大橘小说 > 青春校园 > 新婚有孕_排骨辣酱 > 第32页
    车子穿过几条老胡同,在一座四合院门口停下来。门面不大,挂着块不起眼的木匾,里面是谈叙川一个朋友开的私厨。


    绕过影壁,院子里头别有洞天,回廊连着几间雅座,院角种着棵老槐树,枝头挂着几盏灯笼。


    他们进了最里面的一间包厢,窗纸上映着外头的竹影,桌上摆着已经温好的花雕。


    菜吃到一半,禾漱刚夹起一块鲜嫩的鱼肉,胃里忽然一阵翻涌。她放下筷子抿了口茶,但那阵恶心的感觉没能压下去。


    蓦地,她想到了什么,心跳快了半拍,端着杯子的手停在半空,脑子里飞快过了一遍日期,这个月的月经确实还没来。


    谈叙川见她神色不对,问了一句:“这鱼不好吃?”


    禾漱摇了摇头,扯了个笑:“没有,可能刚才喝了口凉的,胃不太舒服。
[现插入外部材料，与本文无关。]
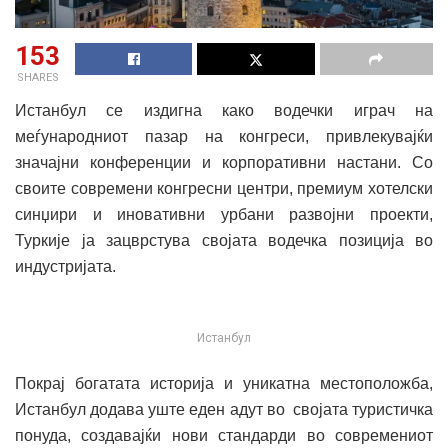
153
SHARES
Истанбул се издигна како водечки играч на
меѓународниот пазар на конгреси, привлекувајќи
значајни конференции и корпоративни настани. Со
своите современи конгресни центри, премиум хотелски
синџири и иновативни урбани развојни проекти,
Туркије ја зацврстува својата водечка позиција во
индустријата.
Истанбул
Покрај богатата историја и уникатна местоположба,
Истанбул додава уште еден адут во својата туристичка
понуда, создавајќи нови стандарди во современиот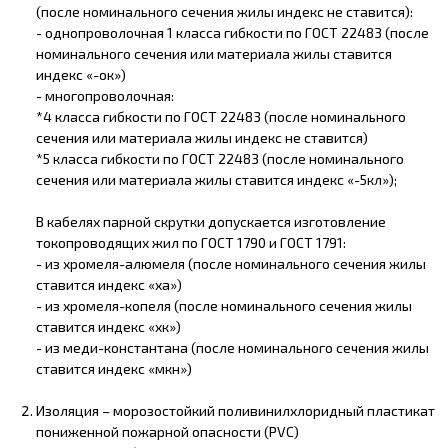
(после номинального сечения жилы индекс не ставится):
- однопроволочная 1 класса гибкости по ГОСТ 22483 (после
номинального сечения или материала жилы ставится
индекс «-ок»)
- многопроволочная:
*4 класса гибкости по ГОСТ 22483 (после номинального
сечения или материала жилы индекс не ставится)
*5 класса гибкости по ГОСТ 22483 (после номинального
сечения или материала жилы ставится индекс «-5кл»);
В кабелях парной скрутки допускается изготовление
токопроводящих жил по ГОСТ 1790 и ГОСТ 1791:
- из хромеля-алюмеля (после номинального сечения жилы
ставится индекс «ха»)
- из хромеля-копеля (после номинального сечения жилы
ставится индекс «хк»)
- из меди-константана (после номинального сечения жилы
ставится индекс «мкн»)
Изоляция – морозостойкий поливинилхлоридный пластикат
пониженной пожарной опасности (PVC)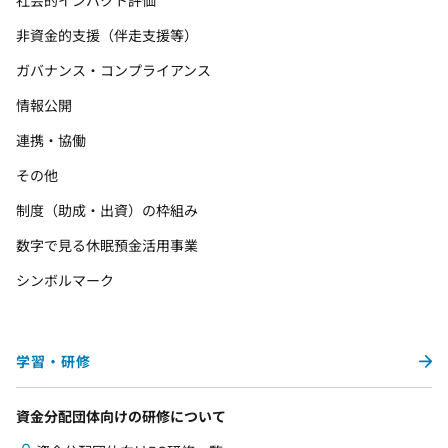
社会的インパクト評価
非資金的支援（伴走支援等）
ガバナンス・コンプライアンス
情報公開
連携・協働
その他
制度（助成・出資）の枠組み
数字で見る休眠預金活用事業
シンボルマーク
学習・研修
資金分配団体向けの研修について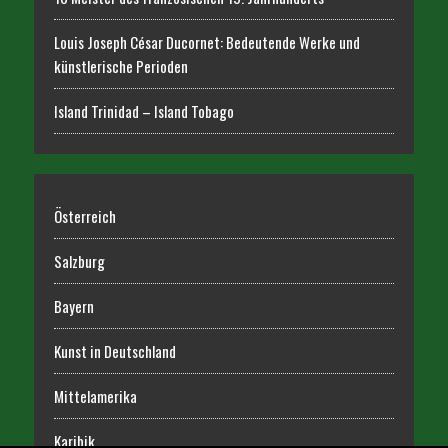
Louis Joseph César Ducornet: Bedeutende Werke und
künstlerische Perioden
Island Trinidad – Island Tobago
Österreich
Salzburg
Bayern
Kunst in Deutschland
Mittelamerika
Karibik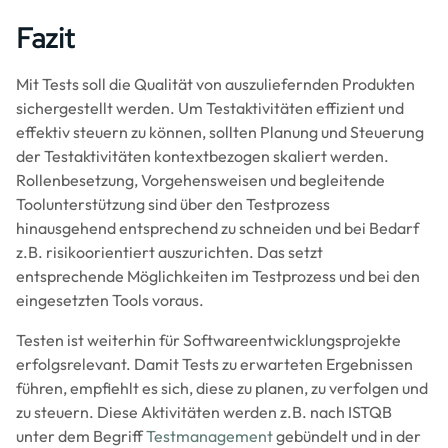
Fazit
Mit Tests soll die Qualität von auszuliefernden Produkten
sichergestellt werden. Um Testaktivitäten effizient und
effektiv steuern zu können, sollten Planung und Steuerung
der Testaktivitäten kontextbezogen skaliert werden.
Rollenbesetzung, Vorgehensweisen und begleitende
Toolunterstützung sind über den Testprozess
hinausgehend entsprechend zu schneiden und bei Bedarf
z.B. risikoorientiert auszurichten. Das setzt
entsprechende Möglichkeiten im Testprozess und bei den
eingesetzten Tools voraus.
Testen ist weiterhin für Softwareentwicklungsprojekte
erfolgsrelevant. Damit Tests zu erwarteten Ergebnissen
führen, empfiehlt es sich, diese zu planen, zu verfolgen und
zu steuern. Diese Aktivitäten werden z.B. nach ISTQB
unter dem Begriff
Testmanagement
gebündelt und in der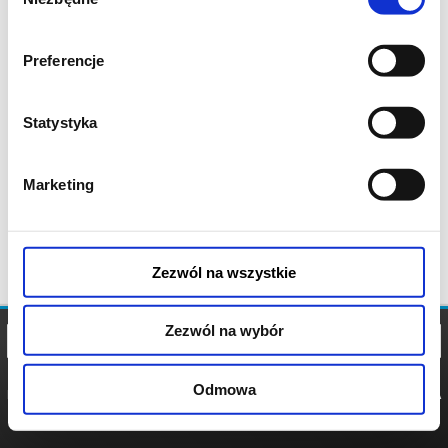
zgody
Preferencje
Statystyka
Marketing
Zezwól na wszystkie
Zezwól na wybór
Odmowa
REGULAMIN
POLITYKA
POLITYKA
COOKIES
PRYWATNOŚCI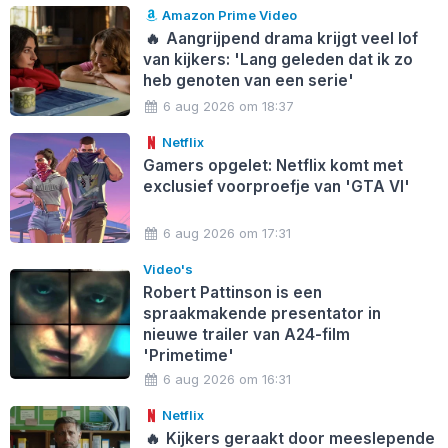
Amazon Prime Video
🔥
Aangrijpend drama krijgt veel lof
van kijkers: 'Lang geleden dat ik zo
heb genoten van een serie'
6 aug 2026 om 18:37
Netflix
Gamers opgelet: Netflix komt met
exclusief voorproefje van 'GTA VI'
6 aug 2026 om 17:31
Video's
Robert Pattinson is een
spraakmakende presentator in
nieuwe trailer van A24-film
'Primetime'
6 aug 2026 om 16:31
Netflix
🔥
Kijkers geraakt door meeslepende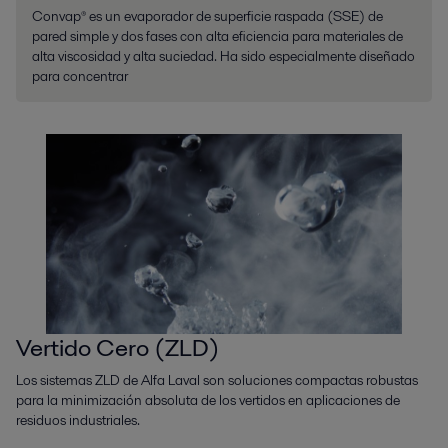
Convap® es un evaporador de superficie raspada (SSE) de
pared simple y dos fases con alta eficiencia para materiales de
alta viscosidad y alta suciedad. Ha sido especialmente diseñado
para concentrar
Vertido Cero (ZLD)
Los sistemas ZLD de Alfa Laval son soluciones compactas robustas
para la minimización absoluta de los vertidos en aplicaciones de
residuos industriales.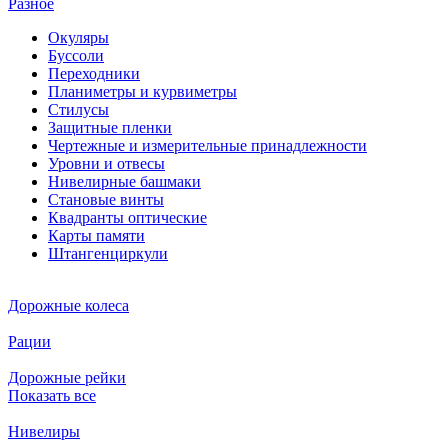
Разное
Окуляры
Буссоли
Переходники
Планиметры и курвиметры
Стилусы
Защитные пленки
Чертежные и измерительные принадлежности
Уровни и отвесы
Нивелирные башмаки
Становые винты
Квадранты оптические
Карты памяти
Штангенциркули
Дорожные колеса
Рации
Дорожные рейки
Показать все
Нивелиры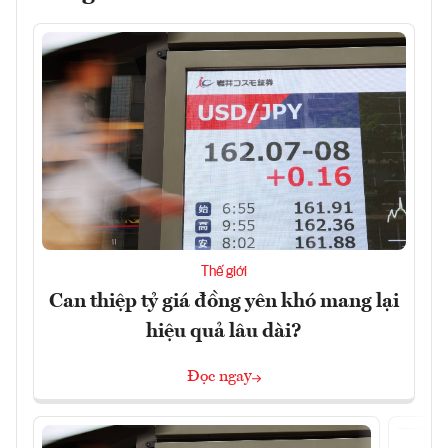
Thế giới
Can thiệp tỷ giá đồng yên khó mang lại
hiệu quả lâu dài?
Đọc ngay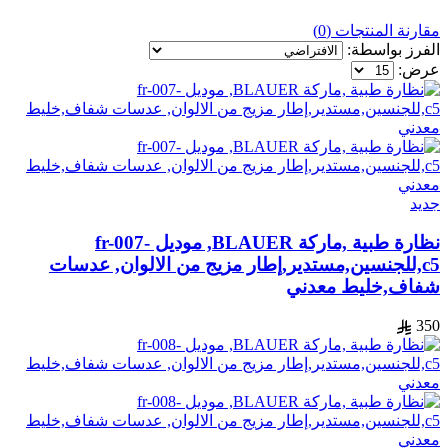
مقارنة المنتجات (0)
الفرز بواسطة:
عرض:
جديد
نظارة طبية ,ماركة BLAUER, موديل fr-007-
c5,للجنسين,مستدير,إطار مزيج من الالوان, عدسات
شفاف,خليط معدني
350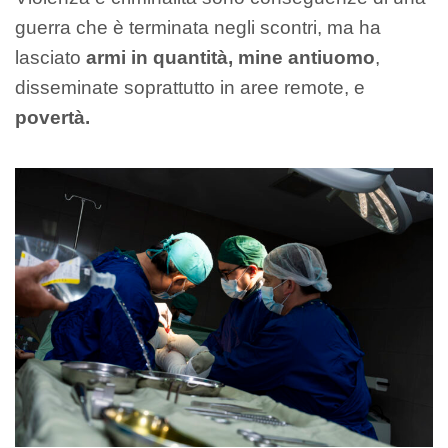
guerra che è terminata negli scontri, ma ha
lasciato
armi in quantità, mine antiuomo
,
disseminate soprattutto in aree remote, e
povertà.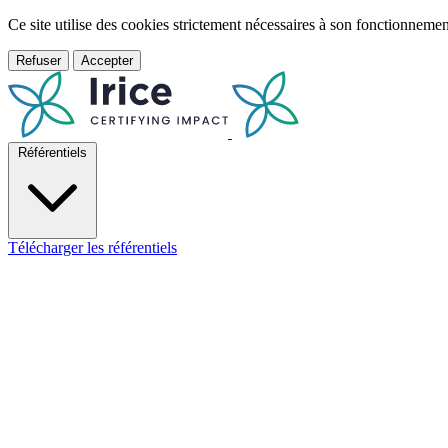
Ce site utilise des cookies strictement nécessaires à son fonctionnem
Refuser
Accepter
Référentiels
Télécharger les référentiels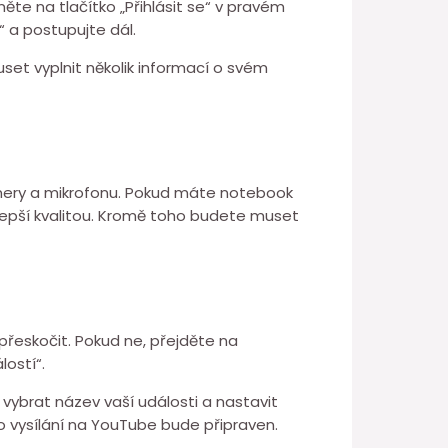
e na tlačítko „Přihlásit se“ v pravém
“ a postupujte dál.
set vyplnit několik informací o svém
kamery a mikrofonu. Pokud máte notebook
epší kvalitou. Kromě toho budete muset
přeskočit. Pokud ne, přejděte na
lostí“.
 vybrat název vaší události a nastavit
ro vysílání na YouTube bude připraven.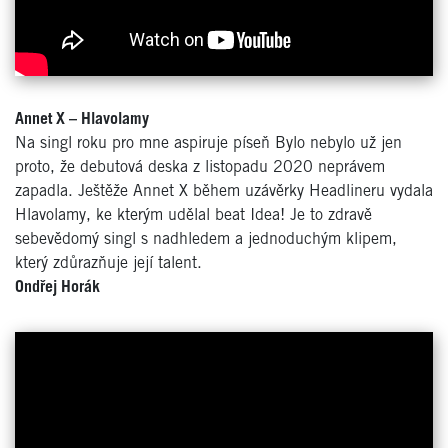
Annet X – Hlavolamy
Na singl roku pro mne aspiruje píseň Bylo nebylo už jen
proto, že debutová deska z listopadu 2020 neprávem
zapadla. Ještěže Annet X během uzávěrky Headlineru vydala
Hlavolamy, ke kterým udělal beat Idea! Je to zdravě
sebevědomý singl s nadhledem a jednoduchým klipem,
který zdůrazňuje její talent.
Ondřej Horák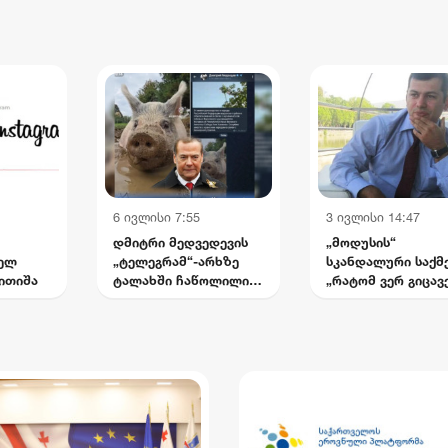
უსრულებელი ბრძოლა
არევაძე
ტემასთან“
6 ივლისი 7:55
3 ივლისი 14:47
დმიტრი მედვედევის
„მოდუსის“
თელ
„ტელეგრამ“-არხზე
სკანდალური საქმე
ითიშა
ტალახში ჩაწოლილი
„რატომ ვერ გიცავ
ღორის ვიდეო
ადვოკატები
გამოქვეყნდა
საქართველოში? 
ჩემი დაუსრულებ
ბრძოლა სისტემას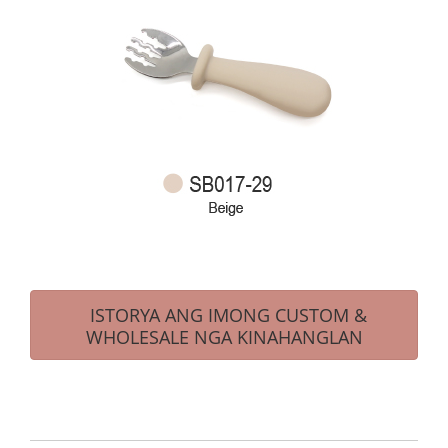
ISTORYA ANG IMONG CUSTOM &
WHOLESALE NGA KINAHANGLAN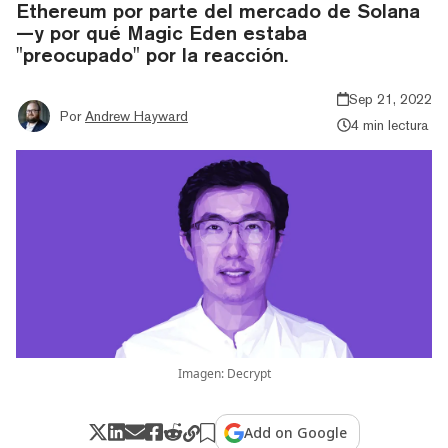
Ethereum por parte del mercado de Solana
—y por qué Magic Eden estaba
"preocupado" por la reacción.
Sep 21, 2022
Por
Andrew Hayward
4 min lectura
Imagen: Decrypt
Add on Google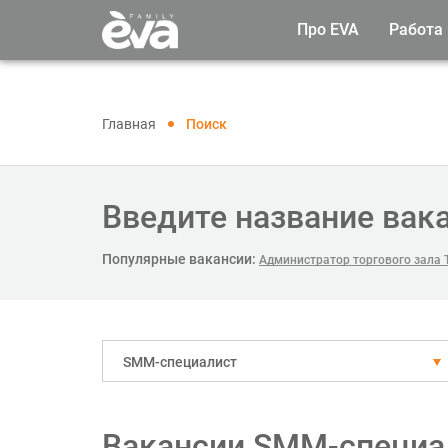
Про EVA
Работа
Главная
Поиск
Введите название вак
Популярные вакансии:
Администратор торгового зала Т
SMM-специалист
Вакансии SMM-специа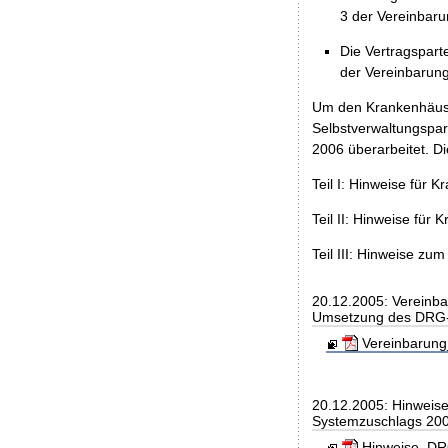
3 der Vereinbaru
Die Vertragspart
der Vereinbarun
Um den Krankenhäuser
Selbstverwaltungspa
2006 überarbeitet. Di
Teil I: Hinweise für 
Teil II: Hinweise fü
Teil III: Hinweise z
20.12.2005: Vereinb
Umsetzung des DRG-
Vereinbarung
20.12.2005: Hinweis
Systemzuschlags 20
Hinweise_DRG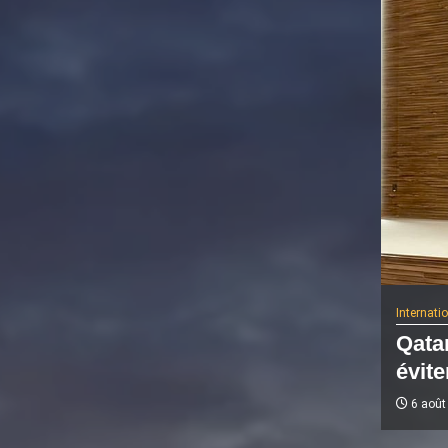
Internati
Qatar
évite
6 août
我去趟洗手间。”


    她说完放下杯子,起身出了包厢。


    谈叙川放下筷子,抬手示意了一下旁边的侍者。


    侍者走近,他淡声道:“一会儿上一碗热汤,清淡点的。”


    侍者应了声好,退出去了。


    禾漱靠在洗手台边,拿出手机搜了几个关键词——嗜睡、腰酸、反胃、月经推迟。屏幕上出现几行字,一条一条对上去,心跳越来越快。她握着手机站了好一会儿,才点开通话记录,拨出禾沥的号码。


    响了几声接通了,她没等他开口便低声说了一句:“哥我好像……怀孕了。”


    话音落下,听筒那头长久的死寂。


    “哥,我怀孕了。”禾漱又重复了一遍。


    过了好一会儿,禾沥才应了一声,嗓音哑得像十天没喝过水:“嗯,我听到了。”


    禾漱低头看着自己的鞋尖,“哥,明天我们见面吧,我想见见你。”


    回到包厢时,桌上多了一碗热气腾腾的汤。她坐下舀了一勺送进嘴里,没什么油腥,喝下去胃里也舒服了些。


    她又喝了两口,抬起头就对上谈叙川的视线,笑了一下:“怎么了?”


    谈叙川迟疑道:“是怀了么?”


    “应该不是,”禾漱面色自然,“我快要来月经了,这两天肚子一直胀胀的,胃口不好,腰也酸,每次来之前都这样。”


    谈叙川听了,没再多问。


    院子的竹枝被风吹动,在纸窗上晃了晃。


    这次禾漱没有去那家咖啡馆等禾沥,而是选了一家商场里的餐厅,订了最里面的卡座。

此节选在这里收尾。